Now that we are slowly going back to the way of life we had prior to the peak of COVID-19, we have the opportunity to learn from past mistakes and create a better post-COVID reality. It is clear that before COVID-19, things were not working, environmentally-speaking. The environmental degradation we have come to witness around the world may be leading to more disease. Nature, when left untouched and when it’s not exploited, serves as a buffer between humans and disease. However, when there is an encroachment into natural ecosystems, disease spreads; in fact, in recent years deforestation has been linked to higher malaria infections as well as the outbreak of Ebola and Lyme disease. This can be explained with the fact that the loss of natural habitats exposes humans to previously untouched wildlife, bringing about the emergence of animal-to-human diseases.

As we continue losing and depleting our ecosystems, widespread disease can easily become the new norm. In the last 50 years alone, we have lost around 60% of our wildlife and species and at the same time the number of new infectious diseases has quadrupled. Therefore, the link between environment destruction and the rise of diseases is becoming undeniable and to an extent even worrying.

It is in this context, that the recent launch of the EU’s Biodiversity Strategy became a step in the right direction.  It is a strategy committed to re-invest in nature once again, since by doing so we will be also safeguarding our health.
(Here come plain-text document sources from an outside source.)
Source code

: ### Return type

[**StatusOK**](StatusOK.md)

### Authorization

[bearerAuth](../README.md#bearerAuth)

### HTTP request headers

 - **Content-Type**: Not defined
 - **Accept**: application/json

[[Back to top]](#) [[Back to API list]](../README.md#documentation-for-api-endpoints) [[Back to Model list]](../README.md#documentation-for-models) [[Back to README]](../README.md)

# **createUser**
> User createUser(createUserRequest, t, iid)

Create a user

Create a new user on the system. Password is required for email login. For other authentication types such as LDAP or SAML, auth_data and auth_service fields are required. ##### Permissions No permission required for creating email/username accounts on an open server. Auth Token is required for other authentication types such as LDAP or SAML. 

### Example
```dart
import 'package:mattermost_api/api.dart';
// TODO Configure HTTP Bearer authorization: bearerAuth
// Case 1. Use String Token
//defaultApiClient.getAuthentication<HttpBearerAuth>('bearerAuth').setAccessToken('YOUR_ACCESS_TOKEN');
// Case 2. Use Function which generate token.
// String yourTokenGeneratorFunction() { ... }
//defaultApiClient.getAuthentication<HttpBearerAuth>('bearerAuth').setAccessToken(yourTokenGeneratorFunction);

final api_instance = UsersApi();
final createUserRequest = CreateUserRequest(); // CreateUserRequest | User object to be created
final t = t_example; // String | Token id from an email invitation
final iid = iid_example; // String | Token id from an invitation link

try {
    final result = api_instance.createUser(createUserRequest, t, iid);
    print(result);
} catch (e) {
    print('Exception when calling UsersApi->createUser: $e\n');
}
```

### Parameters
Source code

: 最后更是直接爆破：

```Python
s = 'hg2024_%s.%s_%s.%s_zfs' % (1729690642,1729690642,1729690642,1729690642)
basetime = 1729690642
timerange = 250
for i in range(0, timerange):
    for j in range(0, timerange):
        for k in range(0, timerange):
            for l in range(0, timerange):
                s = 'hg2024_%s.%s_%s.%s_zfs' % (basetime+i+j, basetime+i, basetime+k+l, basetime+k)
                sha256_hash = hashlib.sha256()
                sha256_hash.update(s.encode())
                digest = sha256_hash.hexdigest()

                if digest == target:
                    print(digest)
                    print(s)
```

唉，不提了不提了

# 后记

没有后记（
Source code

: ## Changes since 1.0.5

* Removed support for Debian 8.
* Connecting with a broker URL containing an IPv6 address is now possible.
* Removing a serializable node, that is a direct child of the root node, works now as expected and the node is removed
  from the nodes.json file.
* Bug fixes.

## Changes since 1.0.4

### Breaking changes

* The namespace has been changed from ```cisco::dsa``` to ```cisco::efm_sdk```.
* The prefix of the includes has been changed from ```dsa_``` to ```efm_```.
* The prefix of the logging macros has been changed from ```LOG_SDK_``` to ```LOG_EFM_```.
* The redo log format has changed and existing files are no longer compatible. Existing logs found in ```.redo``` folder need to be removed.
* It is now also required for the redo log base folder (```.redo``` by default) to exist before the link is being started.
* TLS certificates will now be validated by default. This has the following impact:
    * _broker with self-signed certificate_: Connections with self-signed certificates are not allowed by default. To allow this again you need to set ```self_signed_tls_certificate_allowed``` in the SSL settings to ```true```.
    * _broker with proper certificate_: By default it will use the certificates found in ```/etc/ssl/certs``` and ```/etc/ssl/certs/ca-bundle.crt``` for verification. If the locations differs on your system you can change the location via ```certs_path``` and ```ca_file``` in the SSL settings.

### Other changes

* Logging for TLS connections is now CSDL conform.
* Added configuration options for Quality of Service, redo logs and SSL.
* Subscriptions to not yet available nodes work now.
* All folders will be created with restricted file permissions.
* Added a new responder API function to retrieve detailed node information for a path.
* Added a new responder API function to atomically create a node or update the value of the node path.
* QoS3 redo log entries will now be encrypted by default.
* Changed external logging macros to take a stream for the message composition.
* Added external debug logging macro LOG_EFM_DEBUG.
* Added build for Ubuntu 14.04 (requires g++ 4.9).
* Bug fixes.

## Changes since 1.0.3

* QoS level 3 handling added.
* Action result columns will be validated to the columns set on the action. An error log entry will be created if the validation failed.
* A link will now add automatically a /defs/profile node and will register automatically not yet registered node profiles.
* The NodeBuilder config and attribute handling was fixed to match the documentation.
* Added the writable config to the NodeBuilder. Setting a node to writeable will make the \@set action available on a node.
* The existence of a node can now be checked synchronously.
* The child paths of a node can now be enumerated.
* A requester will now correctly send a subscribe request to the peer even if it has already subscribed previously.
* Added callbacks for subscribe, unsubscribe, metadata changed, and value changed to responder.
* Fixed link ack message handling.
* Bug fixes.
Amid its contents, the strategy aims to see 30% of Europe’s land and seas protected by the establishment of protected lands and areas, by 2030. Moreover, in order to restore the wildlife and biodiversity that we lost so far, the EU intends to promote the use of organic farming as well as to reduce the use of harmful pesticides, since this can be harmful to certain species.

The EU’s ambitions do not stop there since to support the above-mentioned efforts, it will also undertake the planting of more than three billion trees by 2030. Considered as one of the most effective nature-based solutions, reforestation would mitigate the effects of the deforestation that has been ongoing in Europe, and throughout the world in the last decades.

It is indeed time to reinvest in nature but let us not forget that nature generates a lot of wealth and without it our economies will cease to function. In fact, half of the global Gross Domestic Product (an estimation of €40 trillion) depends on nature’s services.  Therefore, in order to reap the benefits and services that nature offers us, such as the food we are able to eat every day, it is our duty to also give back and halt the ongoing destruction. To assist such reinvestment and conservation efforts, the EU will provide €20 billion every year in a bid to support Member States in caring for and protecting our wild-life and natural capital. These initiatives can also help generate new green jobs which are becoming increasingly important in the context of the climate crisis we are witnessing.

This is the time to re-evaluate our ways of living and make sure our post-COVID-19 routine is assisting, rather than being a detriment to nature.  The intention and efforts are clearly there, however it is time to put them into action by simply choosing local produce, commute in a more sustainable manner, limit our waste and excess use of resources as well as teaching younger generations the joys of tree-planting or maintaining a small backyard or balcony garden (if space permits). Big strategies provide direction but ultimately it boils down to small individual efforts that translate strategies into reality.